Find where "SPARQL function forms" appears in the entries below. That line and all lines after it, through the last, are to be duplicated exactly, with nothing else.

* Provided records *
%%

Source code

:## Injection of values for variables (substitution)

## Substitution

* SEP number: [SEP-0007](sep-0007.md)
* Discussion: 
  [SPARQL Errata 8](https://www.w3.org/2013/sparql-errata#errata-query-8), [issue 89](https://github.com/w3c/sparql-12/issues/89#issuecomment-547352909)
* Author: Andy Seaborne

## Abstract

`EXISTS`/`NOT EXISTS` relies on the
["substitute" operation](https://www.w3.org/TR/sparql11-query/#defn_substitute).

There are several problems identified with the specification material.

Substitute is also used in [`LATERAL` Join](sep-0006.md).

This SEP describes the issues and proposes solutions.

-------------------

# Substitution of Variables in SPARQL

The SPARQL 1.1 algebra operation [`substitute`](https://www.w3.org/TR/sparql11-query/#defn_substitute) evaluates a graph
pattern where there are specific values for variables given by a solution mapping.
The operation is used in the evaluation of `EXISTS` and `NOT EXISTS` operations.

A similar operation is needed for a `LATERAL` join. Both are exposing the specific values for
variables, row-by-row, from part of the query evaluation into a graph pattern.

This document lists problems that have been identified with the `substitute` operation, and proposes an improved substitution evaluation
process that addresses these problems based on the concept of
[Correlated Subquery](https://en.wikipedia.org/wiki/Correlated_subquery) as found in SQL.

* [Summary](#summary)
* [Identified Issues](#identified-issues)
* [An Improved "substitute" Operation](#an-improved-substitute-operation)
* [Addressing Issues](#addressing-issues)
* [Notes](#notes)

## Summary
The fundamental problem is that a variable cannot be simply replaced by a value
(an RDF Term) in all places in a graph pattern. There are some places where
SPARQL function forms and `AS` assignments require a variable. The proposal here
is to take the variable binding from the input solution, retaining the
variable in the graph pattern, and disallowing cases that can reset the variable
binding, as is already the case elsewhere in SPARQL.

%%

* Exercise output *
SPARQL function forms and `AS` assignments require a variable. The proposal here
is to take the variable binding from the input solution, retaining the
variable in the graph pattern, and disallowing cases that can reset the variable
binding, as is already the case elsewhere in SPARQL.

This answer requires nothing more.